Because the regex is:

  • Anchored (^ and $)
  • Explicit per group

You avoid accidental matches like:

  • 213.21
  • 23.200
  • 27.29

Which would easily slip through a poorly written list or loose regex.


Important warning: regex is power tooling

Regex is a scalpel, not a hammer.

Used well:

  • Rules are compact
  • Scope is clear
  • Maintenance cost drops

Used poorly:

  • You over-match
  • You under-match
  • Nobody understands the rule anymore

When regex is the right choice

Use regex when:

  • Codes are structured
  • Rules are derived from standards
  • The allowed set follows logic, not coincidence
  • The rule is reviewed and owned by technical users

Avoid regex when:

  • Values are arbitrary
  • Non-technical users must edit rules
  • The pattern cannot be explained in one sentence

Best practice when using complex regex

  1. Always anchor (^ and $)
  2. Group logically (use | per domain group)
  3. Comment the intent in the rule description
  4. Test with real data before deploying
  5. Prefer clarity over cleverness

If you cannot explain what the regex does in plain language, it does not belong in a production rule.


Final takeaway

Lists enumerate values. Regex expresses structure.
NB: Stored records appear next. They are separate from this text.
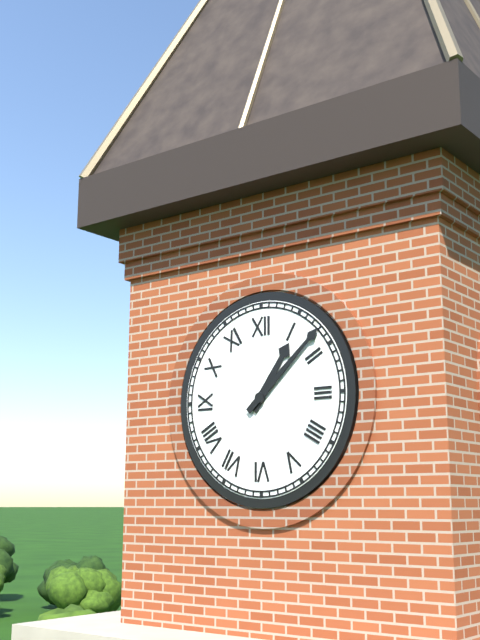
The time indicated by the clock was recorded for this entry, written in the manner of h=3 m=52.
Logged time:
h=1 m=8
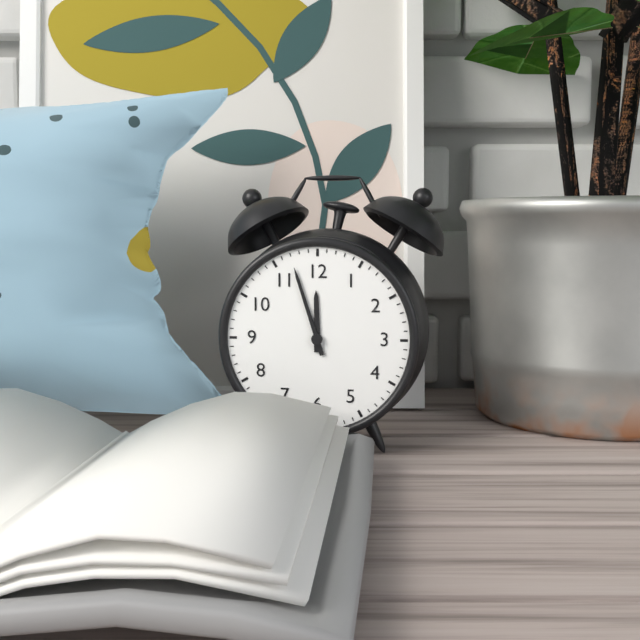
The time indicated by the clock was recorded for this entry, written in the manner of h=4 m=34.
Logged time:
h=11 m=57
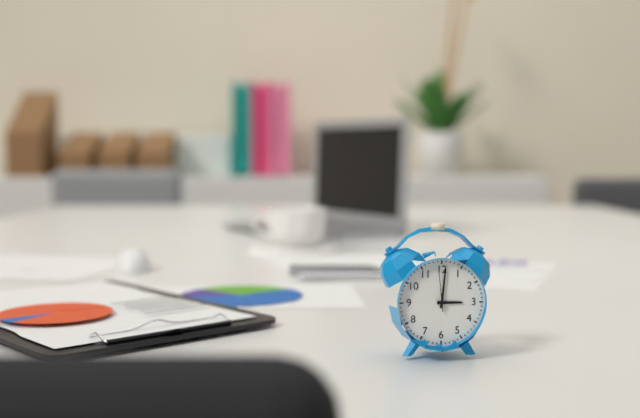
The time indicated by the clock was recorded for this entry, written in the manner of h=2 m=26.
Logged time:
h=3 m=1
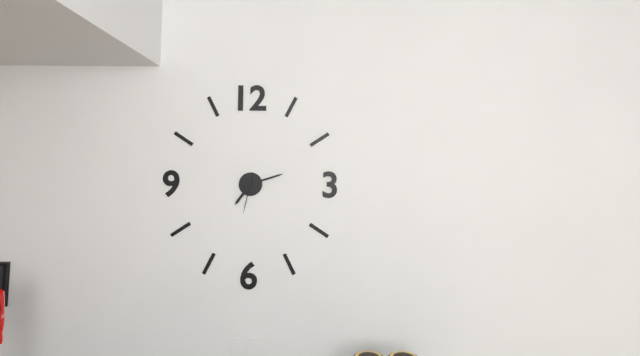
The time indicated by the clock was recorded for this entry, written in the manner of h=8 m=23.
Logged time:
h=7 m=12
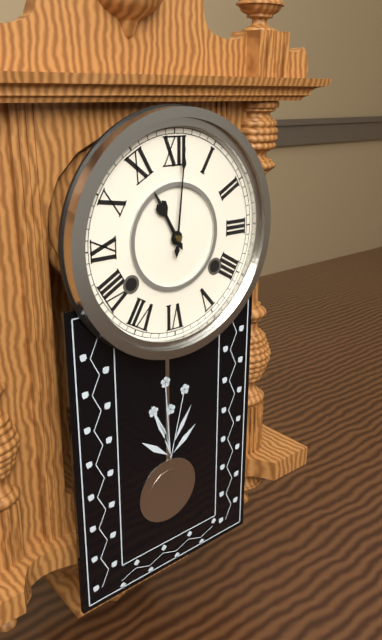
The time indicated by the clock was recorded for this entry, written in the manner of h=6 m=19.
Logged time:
h=11 m=1
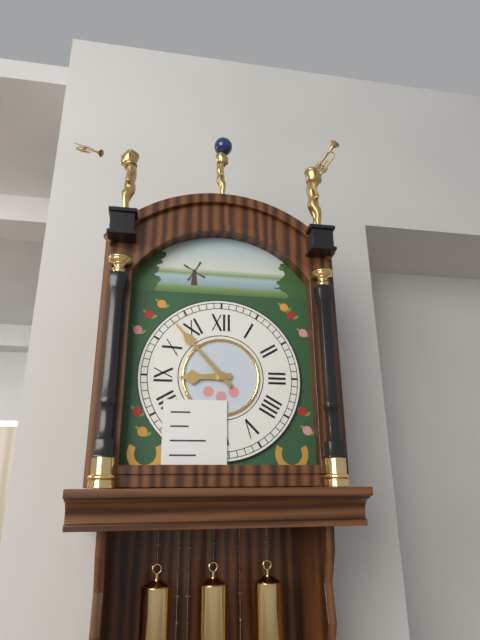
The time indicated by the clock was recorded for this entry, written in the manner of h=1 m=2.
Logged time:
h=8 m=53
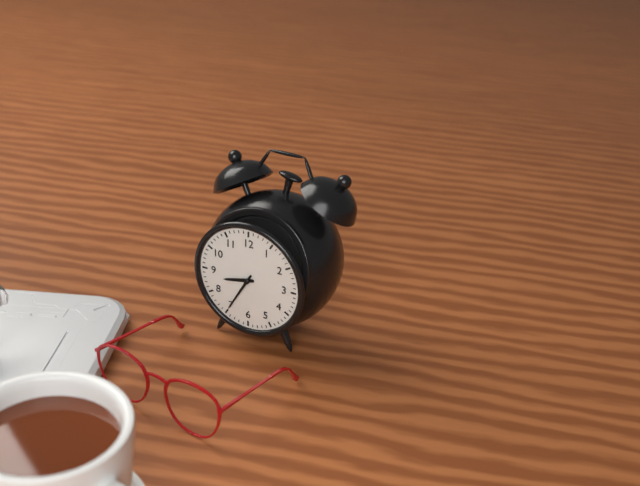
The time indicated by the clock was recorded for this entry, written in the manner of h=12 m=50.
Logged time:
h=8 m=35
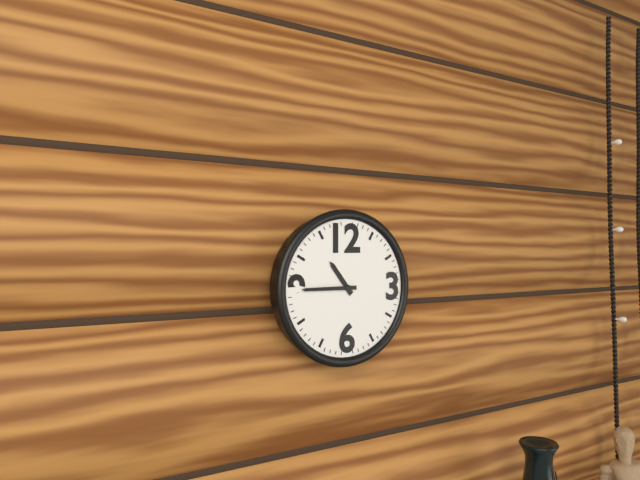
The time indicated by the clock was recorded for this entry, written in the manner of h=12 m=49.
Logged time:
h=10 m=45
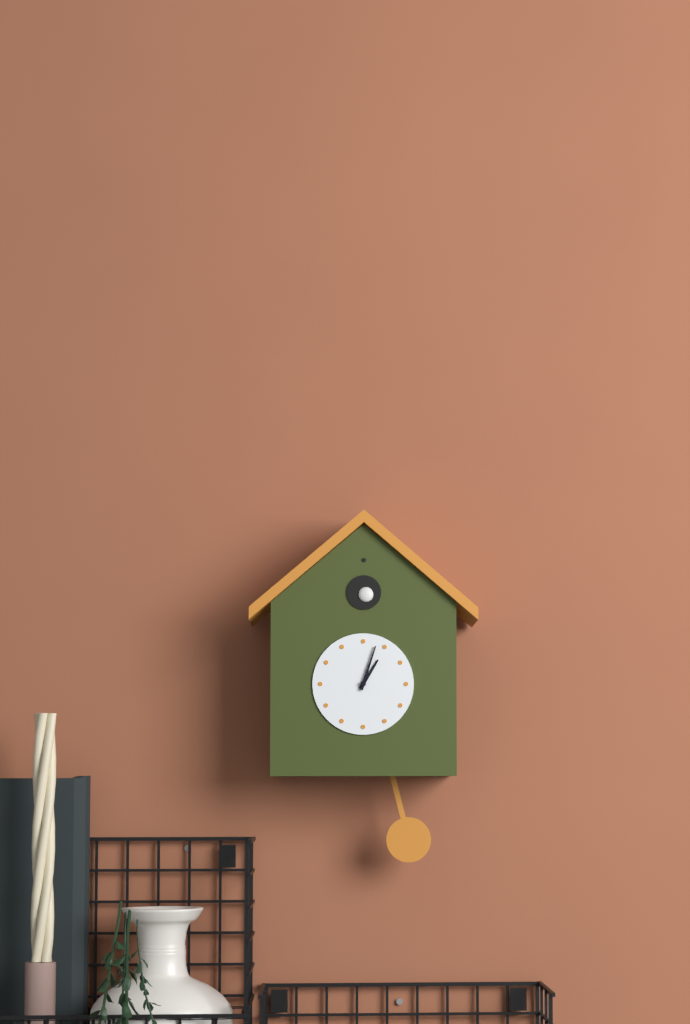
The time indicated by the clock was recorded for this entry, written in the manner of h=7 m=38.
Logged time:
h=1 m=3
Once users grasp this difference, regex stops being scary — and starts being one of the most valuable tools in rule authoring.
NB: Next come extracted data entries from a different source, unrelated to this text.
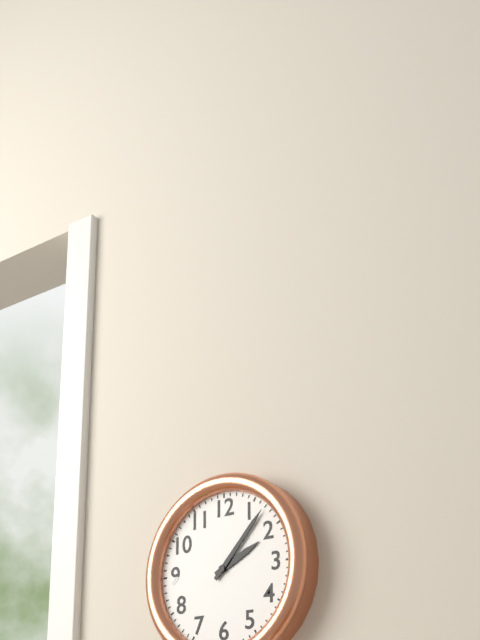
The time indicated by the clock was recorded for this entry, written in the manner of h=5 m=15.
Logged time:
h=2 m=7
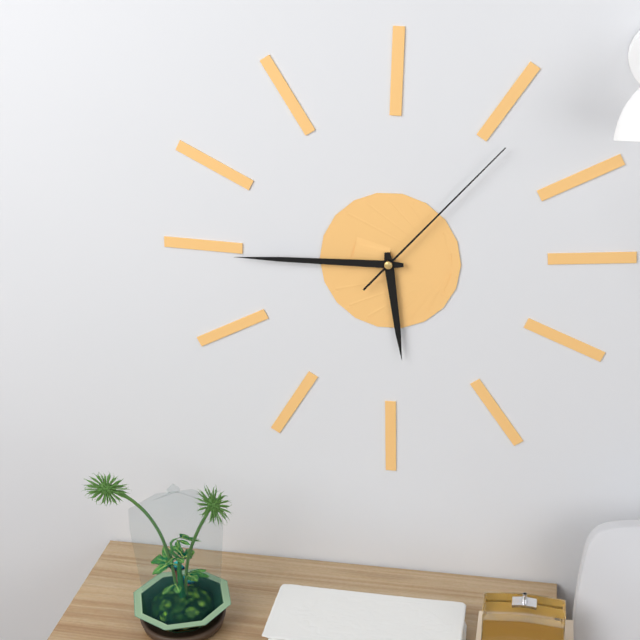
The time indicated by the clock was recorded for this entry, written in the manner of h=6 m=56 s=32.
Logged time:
h=5 m=45 s=7
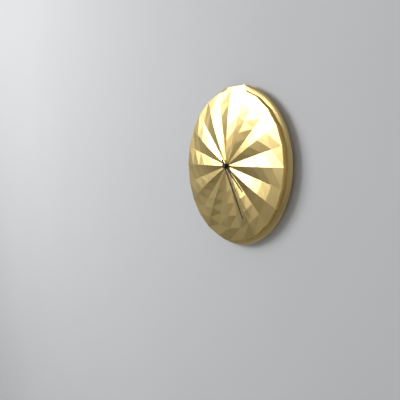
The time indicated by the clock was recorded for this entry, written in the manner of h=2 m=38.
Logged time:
h=4 m=25
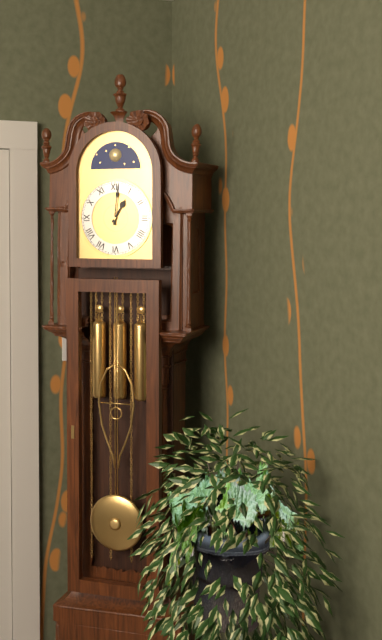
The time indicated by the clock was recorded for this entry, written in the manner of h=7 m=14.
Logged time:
h=1 m=1
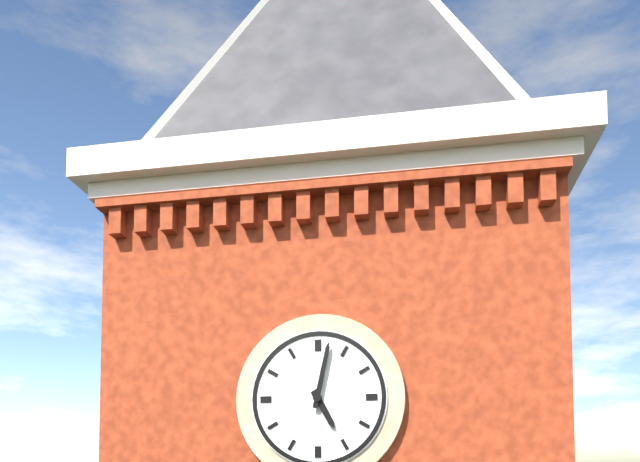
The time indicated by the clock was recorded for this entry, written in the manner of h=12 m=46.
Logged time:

Pro tip — use regex101.com to build and test your regex

When working with regex, never write it blindly inside a DAQS rule.

Use this website instead:

👉 https://regex101.com/


Why regex101 is so useful

regex101 allows you to:

  • Test your regex live against example values
  • See exactly which part matches
  • Catch over-matching and under-matching early
  • Debug complex patterns step by step

This is especially valuable when:

  • Replacing long inclusion lists
  • Encoding standards-based code ranges
  • Working with regex you didn’t write yourself

  1. Copy real Assembly Code values from DAQS Assist output
  2. Paste them into the test string field on regex101
  3. Paste your regex into the regex field
  4. Verify:

  5. All intended values match

  6. No unintended values match
  7. Only then copy the regex into your DAQS rule

Important settings on regex101

  • Regex flavour: ECMAScript / JavaScript
  • Use anchors (^ and $)
  • Keep the i flag only if intentional

JSONata uses JavaScript-style regex, so regex101 is a correct match.


Strong recommendation

If you haven’t tested your regex on regex101, it’s not ready for the Playground — let alone Production.

This habit alone will save you hours of debugging and review cycles.